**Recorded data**
———

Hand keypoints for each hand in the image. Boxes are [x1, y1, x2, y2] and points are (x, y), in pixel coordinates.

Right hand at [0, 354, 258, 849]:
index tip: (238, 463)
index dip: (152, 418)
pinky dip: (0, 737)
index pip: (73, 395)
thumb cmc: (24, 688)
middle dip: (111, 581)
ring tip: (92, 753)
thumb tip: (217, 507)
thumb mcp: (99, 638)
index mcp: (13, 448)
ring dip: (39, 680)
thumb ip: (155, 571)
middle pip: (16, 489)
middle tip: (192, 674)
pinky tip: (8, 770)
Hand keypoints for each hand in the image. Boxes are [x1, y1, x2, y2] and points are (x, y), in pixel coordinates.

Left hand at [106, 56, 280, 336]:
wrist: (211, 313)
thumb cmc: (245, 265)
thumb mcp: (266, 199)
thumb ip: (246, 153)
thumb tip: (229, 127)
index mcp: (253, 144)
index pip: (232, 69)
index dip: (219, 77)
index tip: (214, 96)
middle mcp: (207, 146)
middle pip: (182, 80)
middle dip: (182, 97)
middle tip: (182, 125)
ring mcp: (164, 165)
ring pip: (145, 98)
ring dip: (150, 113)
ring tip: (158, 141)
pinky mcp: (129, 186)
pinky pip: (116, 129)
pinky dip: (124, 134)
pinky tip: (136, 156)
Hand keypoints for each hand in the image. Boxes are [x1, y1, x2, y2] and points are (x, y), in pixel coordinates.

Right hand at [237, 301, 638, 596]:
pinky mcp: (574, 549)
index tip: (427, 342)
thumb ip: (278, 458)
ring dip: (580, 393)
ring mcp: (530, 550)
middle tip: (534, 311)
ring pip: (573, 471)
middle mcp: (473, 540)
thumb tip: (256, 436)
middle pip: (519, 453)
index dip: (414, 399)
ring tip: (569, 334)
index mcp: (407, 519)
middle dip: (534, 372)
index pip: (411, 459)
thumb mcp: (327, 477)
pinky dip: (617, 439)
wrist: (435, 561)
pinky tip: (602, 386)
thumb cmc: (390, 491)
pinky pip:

———

**What is required**
Set every record down word for word, omitting none.

**Exercise response**
Hand keypoints for each hand in the image. Boxes are [x1, y1, x2, y2] and points are (x, y), in pixel coordinates.

Right hand at [0, 354, 258, 849]:
index tip: (238, 463)
index dip: (152, 418)
pinky dip: (0, 737)
index pip: (73, 395)
thumb cmc: (24, 688)
middle dip: (111, 581)
ring tip: (92, 753)
thumb tip: (217, 507)
thumb mcp: (99, 638)
index mcp: (13, 448)
ring dip: (39, 680)
thumb ip: (155, 571)
middle pip: (16, 489)
middle tip: (192, 674)
pinky tip: (8, 770)
Hand keypoints for each hand in the image. Boxes are [x1, y1, x2, y2] and points are (x, y), in pixel coordinates.

Left hand at [106, 56, 280, 336]:
wrist: (211, 313)
thumb cmc: (245, 265)
thumb mcp: (266, 199)
thumb ip: (246, 153)
thumb tip: (229, 127)
index mcp: (253, 144)
index pip: (232, 69)
index dip: (219, 77)
index tip: (214, 96)
middle mcp: (207, 146)
middle pip: (182, 80)
middle dip: (182, 97)
middle tip: (182, 125)
ring mcp: (164, 165)
ring pip: (145, 98)
ring dip: (150, 113)
ring tip: (158, 141)
pinky mcp: (129, 186)
pinky pip: (116, 129)
pinky dip: (124, 134)
pinky tip: (136, 156)
Hand keypoints for each hand in the image. Boxes are [x1, y1, x2, y2] and points are (x, y), in pixel coordinates.

Right hand at [237, 301, 638, 596]:
pinky mcp: (574, 549)
index tip: (427, 342)
thumb ip: (278, 458)
ring dip: (580, 393)
ring mcp: (530, 550)
middle tip: (534, 311)
ring pip: (573, 471)
middle mcp: (473, 540)
thumb tip: (256, 436)
middle pip: (519, 453)
index dip: (414, 399)
ring tip: (569, 334)
index mcp: (407, 519)
middle dip: (534, 372)
index pip: (411, 459)
thumb mcp: (327, 477)
pinky dip: (617, 439)
wrist: (435, 561)
pinky tip: (602, 386)
thumb cmc: (390, 491)
pinky pip:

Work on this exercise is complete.